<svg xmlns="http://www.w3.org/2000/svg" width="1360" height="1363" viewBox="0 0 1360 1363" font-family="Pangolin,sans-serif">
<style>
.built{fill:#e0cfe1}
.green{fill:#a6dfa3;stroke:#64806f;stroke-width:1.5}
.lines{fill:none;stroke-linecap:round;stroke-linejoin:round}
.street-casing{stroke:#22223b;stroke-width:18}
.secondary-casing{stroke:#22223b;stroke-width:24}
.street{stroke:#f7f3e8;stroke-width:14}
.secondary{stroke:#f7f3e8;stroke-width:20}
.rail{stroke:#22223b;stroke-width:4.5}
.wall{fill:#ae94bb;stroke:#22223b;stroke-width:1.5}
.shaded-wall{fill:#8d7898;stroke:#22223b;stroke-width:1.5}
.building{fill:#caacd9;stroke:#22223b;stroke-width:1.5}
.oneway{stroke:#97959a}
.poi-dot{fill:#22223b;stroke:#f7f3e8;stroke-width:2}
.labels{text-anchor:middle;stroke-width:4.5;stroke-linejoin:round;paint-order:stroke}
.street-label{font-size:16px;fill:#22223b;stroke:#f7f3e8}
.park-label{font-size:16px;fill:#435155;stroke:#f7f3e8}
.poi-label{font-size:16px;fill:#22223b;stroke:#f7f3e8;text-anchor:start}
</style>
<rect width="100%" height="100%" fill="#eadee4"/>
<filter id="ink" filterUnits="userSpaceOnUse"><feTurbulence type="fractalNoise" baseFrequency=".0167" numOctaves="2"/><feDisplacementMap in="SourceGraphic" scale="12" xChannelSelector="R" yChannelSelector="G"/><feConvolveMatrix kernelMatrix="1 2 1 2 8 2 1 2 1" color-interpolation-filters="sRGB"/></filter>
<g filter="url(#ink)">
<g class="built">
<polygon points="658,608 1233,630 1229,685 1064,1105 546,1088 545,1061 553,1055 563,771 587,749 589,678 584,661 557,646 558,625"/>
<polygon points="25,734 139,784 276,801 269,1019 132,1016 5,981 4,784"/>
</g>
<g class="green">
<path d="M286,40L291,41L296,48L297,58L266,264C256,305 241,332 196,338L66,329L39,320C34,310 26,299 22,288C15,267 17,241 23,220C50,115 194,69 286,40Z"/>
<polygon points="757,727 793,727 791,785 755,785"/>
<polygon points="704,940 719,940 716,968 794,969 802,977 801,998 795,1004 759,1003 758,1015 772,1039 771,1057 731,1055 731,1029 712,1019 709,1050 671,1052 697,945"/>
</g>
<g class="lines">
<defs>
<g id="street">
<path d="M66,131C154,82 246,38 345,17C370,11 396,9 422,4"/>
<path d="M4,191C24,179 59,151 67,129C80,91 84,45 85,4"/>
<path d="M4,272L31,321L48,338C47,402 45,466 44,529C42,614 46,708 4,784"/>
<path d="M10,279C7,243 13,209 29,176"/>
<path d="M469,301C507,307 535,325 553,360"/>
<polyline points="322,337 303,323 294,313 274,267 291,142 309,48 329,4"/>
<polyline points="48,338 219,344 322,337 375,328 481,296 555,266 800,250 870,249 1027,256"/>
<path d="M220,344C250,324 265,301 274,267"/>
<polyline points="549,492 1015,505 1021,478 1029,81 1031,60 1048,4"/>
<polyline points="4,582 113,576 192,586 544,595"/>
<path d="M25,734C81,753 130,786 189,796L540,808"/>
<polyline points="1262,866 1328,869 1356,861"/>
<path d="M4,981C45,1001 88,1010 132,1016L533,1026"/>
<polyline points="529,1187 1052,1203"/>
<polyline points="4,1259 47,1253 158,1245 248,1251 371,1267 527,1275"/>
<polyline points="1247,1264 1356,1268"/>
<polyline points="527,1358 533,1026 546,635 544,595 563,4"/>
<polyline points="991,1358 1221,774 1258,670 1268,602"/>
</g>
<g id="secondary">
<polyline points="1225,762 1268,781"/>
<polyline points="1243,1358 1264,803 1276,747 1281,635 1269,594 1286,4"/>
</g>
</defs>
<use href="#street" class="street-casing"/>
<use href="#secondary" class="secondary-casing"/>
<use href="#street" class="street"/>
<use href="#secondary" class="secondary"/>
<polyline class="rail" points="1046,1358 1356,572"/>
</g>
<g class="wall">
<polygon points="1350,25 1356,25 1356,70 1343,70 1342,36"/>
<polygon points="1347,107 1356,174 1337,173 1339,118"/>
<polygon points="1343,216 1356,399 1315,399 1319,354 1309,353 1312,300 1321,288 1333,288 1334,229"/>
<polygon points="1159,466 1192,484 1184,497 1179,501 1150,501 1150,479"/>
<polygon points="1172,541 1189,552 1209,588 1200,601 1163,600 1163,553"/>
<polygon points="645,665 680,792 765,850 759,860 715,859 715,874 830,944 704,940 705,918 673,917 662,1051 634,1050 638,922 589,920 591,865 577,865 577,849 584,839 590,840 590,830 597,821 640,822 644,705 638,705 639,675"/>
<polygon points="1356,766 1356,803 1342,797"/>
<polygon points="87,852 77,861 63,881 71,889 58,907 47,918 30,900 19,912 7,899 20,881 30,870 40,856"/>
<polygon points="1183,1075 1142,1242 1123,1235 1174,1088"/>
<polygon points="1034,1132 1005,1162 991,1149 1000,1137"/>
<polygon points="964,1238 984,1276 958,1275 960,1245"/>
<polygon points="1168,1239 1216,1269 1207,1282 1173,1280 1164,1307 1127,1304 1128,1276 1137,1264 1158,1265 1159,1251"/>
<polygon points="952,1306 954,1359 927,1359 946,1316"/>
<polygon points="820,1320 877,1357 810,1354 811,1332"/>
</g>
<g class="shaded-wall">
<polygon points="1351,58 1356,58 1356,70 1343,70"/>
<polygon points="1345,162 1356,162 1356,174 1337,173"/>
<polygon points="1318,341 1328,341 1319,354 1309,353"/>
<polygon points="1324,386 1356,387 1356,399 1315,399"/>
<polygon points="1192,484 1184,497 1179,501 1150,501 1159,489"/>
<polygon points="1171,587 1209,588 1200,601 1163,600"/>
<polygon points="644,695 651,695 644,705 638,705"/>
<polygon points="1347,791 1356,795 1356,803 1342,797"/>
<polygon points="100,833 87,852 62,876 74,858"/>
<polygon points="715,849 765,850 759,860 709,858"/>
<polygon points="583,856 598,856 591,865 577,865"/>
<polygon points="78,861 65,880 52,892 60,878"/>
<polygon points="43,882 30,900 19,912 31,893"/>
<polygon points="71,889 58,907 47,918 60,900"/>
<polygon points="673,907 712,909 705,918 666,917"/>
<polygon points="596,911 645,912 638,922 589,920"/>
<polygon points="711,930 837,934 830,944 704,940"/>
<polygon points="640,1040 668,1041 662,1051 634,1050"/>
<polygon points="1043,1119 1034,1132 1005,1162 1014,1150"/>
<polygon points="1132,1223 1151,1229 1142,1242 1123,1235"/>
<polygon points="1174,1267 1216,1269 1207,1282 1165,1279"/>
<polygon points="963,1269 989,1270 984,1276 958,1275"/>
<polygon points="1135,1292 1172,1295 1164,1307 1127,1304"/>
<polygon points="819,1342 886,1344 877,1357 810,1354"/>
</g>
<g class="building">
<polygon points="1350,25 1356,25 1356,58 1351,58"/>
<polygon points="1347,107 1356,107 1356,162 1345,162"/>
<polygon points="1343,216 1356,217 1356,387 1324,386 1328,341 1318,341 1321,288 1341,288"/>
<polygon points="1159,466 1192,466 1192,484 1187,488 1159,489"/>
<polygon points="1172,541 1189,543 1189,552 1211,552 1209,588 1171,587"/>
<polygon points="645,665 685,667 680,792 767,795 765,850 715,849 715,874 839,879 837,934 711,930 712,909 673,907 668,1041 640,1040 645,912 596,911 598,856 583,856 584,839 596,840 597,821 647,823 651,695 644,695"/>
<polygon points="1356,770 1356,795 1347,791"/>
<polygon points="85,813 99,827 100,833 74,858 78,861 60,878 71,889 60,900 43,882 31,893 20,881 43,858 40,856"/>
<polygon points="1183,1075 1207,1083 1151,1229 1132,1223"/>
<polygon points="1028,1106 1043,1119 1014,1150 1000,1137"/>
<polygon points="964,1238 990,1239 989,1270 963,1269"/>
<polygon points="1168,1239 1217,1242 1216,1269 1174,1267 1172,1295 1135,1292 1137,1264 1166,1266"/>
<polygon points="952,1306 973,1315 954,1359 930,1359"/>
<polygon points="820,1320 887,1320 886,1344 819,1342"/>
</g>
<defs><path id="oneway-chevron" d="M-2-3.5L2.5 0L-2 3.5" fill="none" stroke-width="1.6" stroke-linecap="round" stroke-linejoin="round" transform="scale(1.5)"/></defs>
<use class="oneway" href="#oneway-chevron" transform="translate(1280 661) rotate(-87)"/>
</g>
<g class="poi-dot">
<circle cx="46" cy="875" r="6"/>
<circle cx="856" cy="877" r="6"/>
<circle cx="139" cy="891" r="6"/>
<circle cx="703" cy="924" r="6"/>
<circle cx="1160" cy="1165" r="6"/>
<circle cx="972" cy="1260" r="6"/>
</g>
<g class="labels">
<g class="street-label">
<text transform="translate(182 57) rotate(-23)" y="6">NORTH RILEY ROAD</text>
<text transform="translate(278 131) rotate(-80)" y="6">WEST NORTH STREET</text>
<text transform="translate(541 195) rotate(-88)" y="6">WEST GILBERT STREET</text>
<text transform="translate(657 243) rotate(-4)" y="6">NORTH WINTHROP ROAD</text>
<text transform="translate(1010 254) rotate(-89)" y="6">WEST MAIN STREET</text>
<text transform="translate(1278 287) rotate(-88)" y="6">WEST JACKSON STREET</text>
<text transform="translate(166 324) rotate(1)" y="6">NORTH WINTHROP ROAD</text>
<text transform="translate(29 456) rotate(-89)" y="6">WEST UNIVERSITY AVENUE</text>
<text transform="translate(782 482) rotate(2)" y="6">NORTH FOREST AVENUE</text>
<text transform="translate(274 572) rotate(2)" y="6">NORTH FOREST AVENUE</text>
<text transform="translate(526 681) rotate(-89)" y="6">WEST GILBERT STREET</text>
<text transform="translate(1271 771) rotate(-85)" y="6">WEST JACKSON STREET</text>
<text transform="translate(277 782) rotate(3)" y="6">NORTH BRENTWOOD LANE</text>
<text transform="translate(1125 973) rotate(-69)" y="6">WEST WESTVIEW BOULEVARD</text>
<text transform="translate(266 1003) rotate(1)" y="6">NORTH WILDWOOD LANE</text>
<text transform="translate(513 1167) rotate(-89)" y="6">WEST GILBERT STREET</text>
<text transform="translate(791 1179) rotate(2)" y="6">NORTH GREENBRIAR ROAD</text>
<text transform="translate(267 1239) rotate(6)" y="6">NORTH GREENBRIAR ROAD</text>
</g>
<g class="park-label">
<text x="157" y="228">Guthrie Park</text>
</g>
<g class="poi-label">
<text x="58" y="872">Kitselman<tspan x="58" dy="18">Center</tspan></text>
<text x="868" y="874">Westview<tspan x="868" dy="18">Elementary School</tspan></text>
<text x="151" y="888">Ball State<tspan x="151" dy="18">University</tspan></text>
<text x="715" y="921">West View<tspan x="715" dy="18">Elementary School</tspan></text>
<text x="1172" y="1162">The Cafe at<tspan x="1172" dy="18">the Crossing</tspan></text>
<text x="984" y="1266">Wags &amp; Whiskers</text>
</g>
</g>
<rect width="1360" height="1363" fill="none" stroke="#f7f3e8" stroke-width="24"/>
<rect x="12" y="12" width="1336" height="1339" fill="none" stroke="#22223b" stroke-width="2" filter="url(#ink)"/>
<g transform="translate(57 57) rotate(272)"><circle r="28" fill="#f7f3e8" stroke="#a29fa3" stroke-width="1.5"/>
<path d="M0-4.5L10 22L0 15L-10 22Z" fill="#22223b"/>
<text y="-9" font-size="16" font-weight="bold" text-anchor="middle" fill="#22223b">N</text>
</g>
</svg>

## HOW TO COMPLETE THIS TASK
Go through the listing above and locate each line that holds the word "casing". Copy those lines.

## REPLY TO THE TASK
.street-casing{stroke:#22223b;stroke-width:18}
.secondary-casing{stroke:#22223b;stroke-width:24}
<use href="#street" class="street-casing"/>
<use href="#secondary" class="secondary-casing"/>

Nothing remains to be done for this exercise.